Am 20 JuniSchweden schockierte die Welt mit Abkehr von der „instabilen“ Agenda für grüne Energie und Rückkehr zur Atomkraft. Sie werden nicht viel darüber lesen, weil die Konzernmedien aufgrund ihrer Bestätigungsvoreingenommenheit hauptsächlich über „Nachrichten“ berichten, die den Klimaalarmismus verstärken.

In einer Erklärung zur neuen Politik im schwedischen Parlament warnte Finanzministerin Elisabeth Svantesson, das skandinavische Land brauche ein „stabiles Energiesystem“. Wind- und Solarenergie seien zu „instabil“, um den Energiebedarf des Landes zu decken, sagte Svantesson. Stattdessen setze die schwedische Regierung wieder auf Atomkraft. 

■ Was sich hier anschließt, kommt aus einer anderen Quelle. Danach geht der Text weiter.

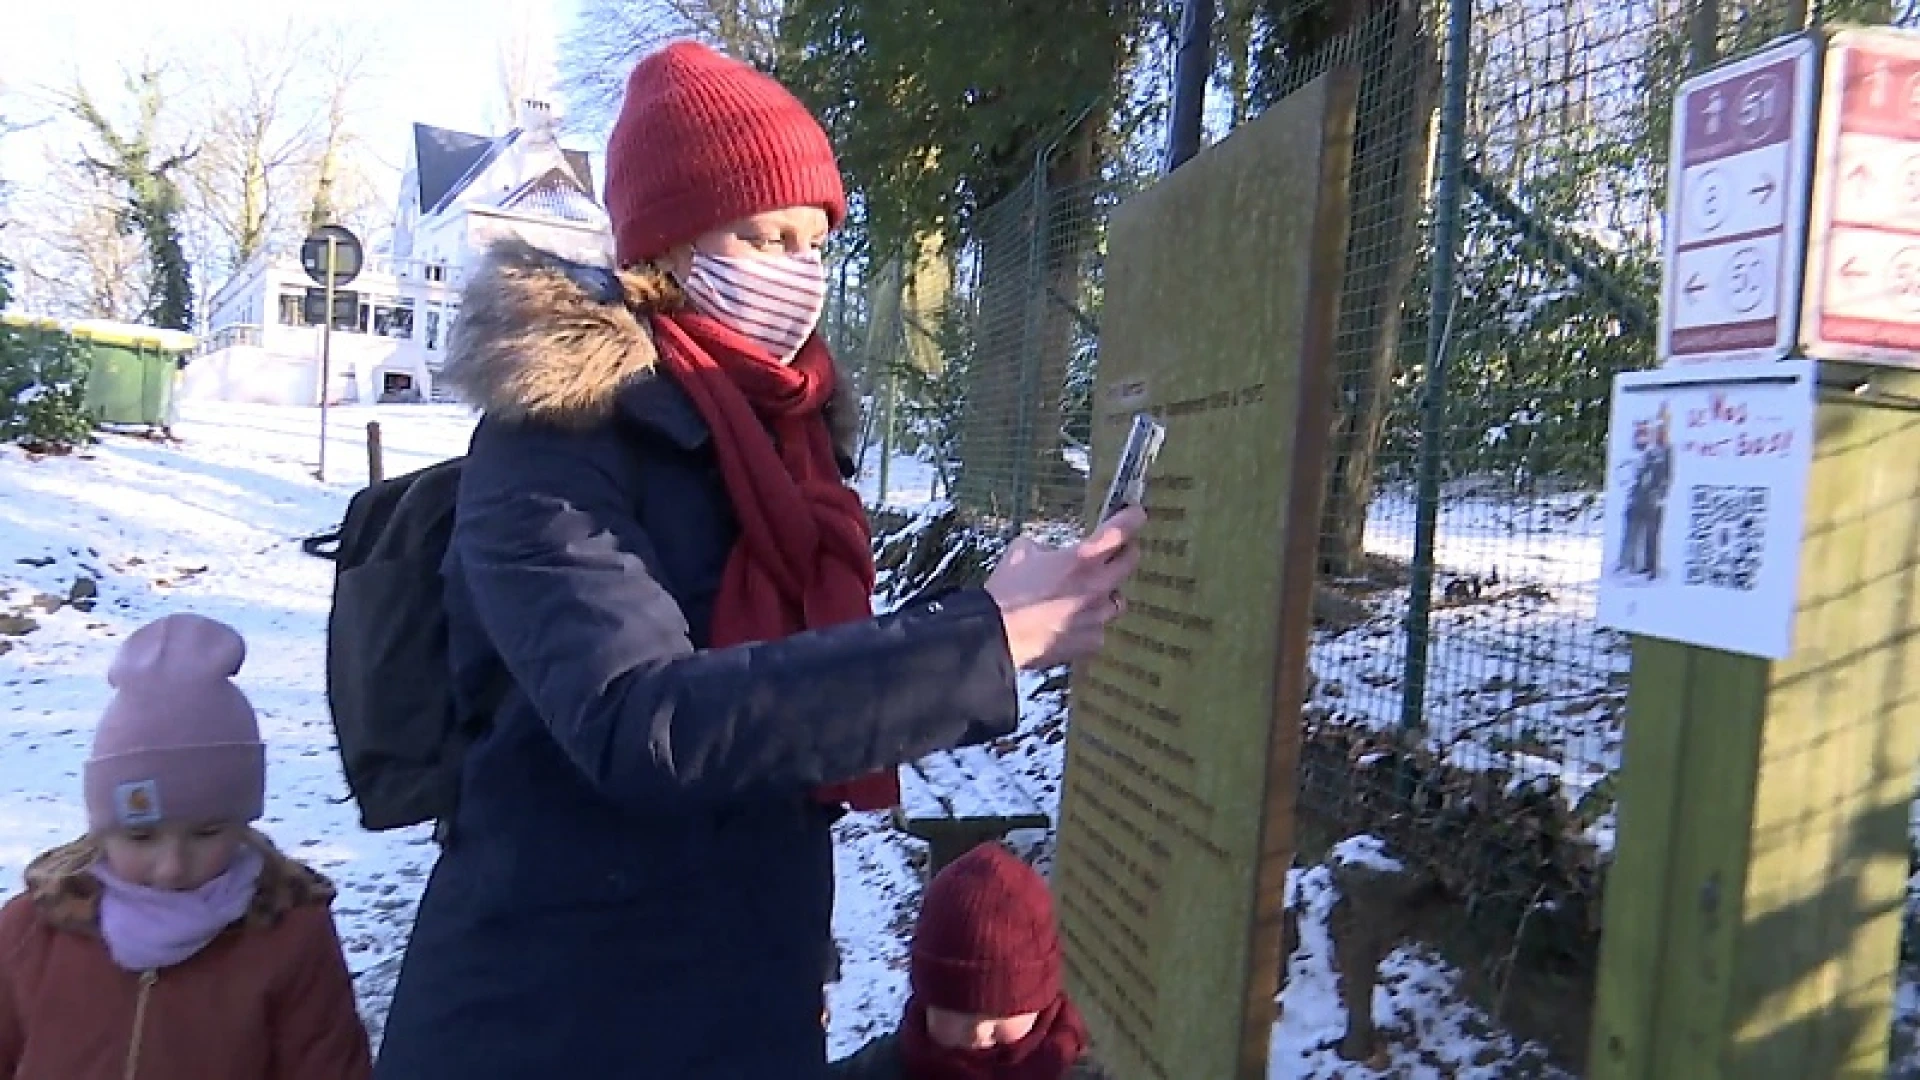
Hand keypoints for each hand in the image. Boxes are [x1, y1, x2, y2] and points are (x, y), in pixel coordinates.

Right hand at [983, 506, 1146, 669]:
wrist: (998, 635)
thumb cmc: (1006, 591)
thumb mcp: (1021, 552)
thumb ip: (1045, 548)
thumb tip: (1050, 553)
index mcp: (1082, 559)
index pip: (1120, 531)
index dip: (1132, 519)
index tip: (1137, 514)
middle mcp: (1098, 586)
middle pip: (1131, 562)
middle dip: (1126, 552)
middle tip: (1116, 551)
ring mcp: (1098, 616)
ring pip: (1117, 599)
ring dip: (1107, 592)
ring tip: (1089, 594)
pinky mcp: (1092, 641)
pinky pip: (1099, 628)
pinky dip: (1089, 623)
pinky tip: (1071, 624)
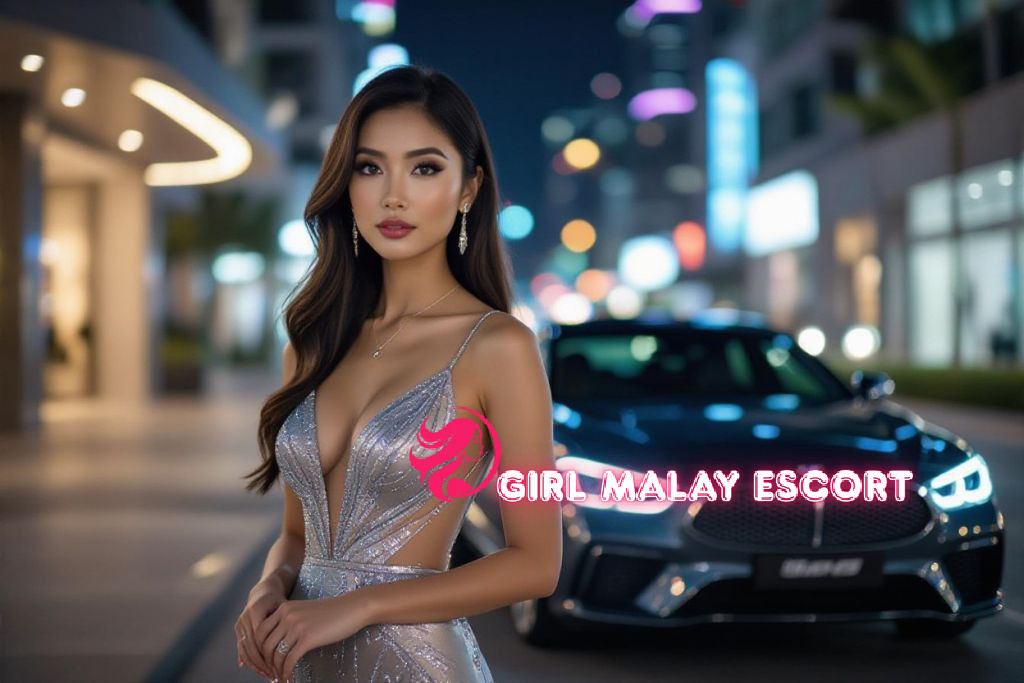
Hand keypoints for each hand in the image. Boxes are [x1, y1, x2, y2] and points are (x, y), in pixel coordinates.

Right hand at [236, 577, 287, 679]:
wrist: (264, 590)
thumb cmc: (280, 600)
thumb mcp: (285, 608)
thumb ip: (287, 622)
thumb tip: (292, 644)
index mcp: (256, 610)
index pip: (260, 639)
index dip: (270, 655)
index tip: (281, 667)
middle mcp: (244, 618)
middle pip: (252, 647)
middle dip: (263, 664)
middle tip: (275, 677)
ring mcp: (239, 624)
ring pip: (246, 650)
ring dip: (257, 666)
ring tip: (269, 676)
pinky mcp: (238, 629)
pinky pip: (243, 648)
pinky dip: (251, 661)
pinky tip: (260, 671)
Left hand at [255, 591, 372, 682]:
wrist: (353, 607)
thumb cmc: (332, 611)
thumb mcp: (304, 611)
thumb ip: (289, 621)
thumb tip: (277, 643)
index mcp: (284, 608)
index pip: (260, 631)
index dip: (259, 649)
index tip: (265, 661)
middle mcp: (287, 615)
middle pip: (265, 644)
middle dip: (266, 662)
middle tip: (270, 672)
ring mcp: (297, 626)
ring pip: (276, 654)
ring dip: (276, 669)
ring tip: (279, 677)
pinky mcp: (308, 638)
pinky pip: (290, 660)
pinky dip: (286, 671)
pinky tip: (289, 677)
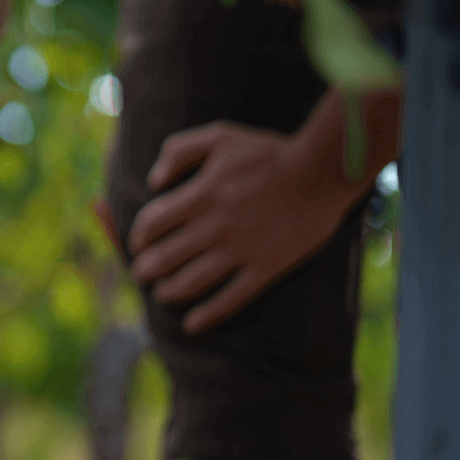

Svantesson richtete auch eine Warnung an andere westliche Nationen die blindlings darauf drängen, den Energiebedarf der grünen Agenda des Weltwirtschaftsforums zu decken. In „großen Industrieländern … ist nur ein Weg von Gas zu Atomkraft gangbar, um industrialisiert und wettbewerbsfähig zu bleiben“, bemerkte Svantesson.

Unabhängig davon, ob die Mainstreammedien darüber berichten oder nicht, ist die Ankündigung der schwedischen Regierung, Schwedens seit langem gesetzlich verankerte Pläne für 100 Prozent erneuerbare Energien bis 2040 aufzugeben, weil das Land „ein stabiles Energiesystem“ benötige, ein schwerer Schlag für den Vormarsch hin zu erneuerbaren Energien, zumindest in den westlichen Ländern.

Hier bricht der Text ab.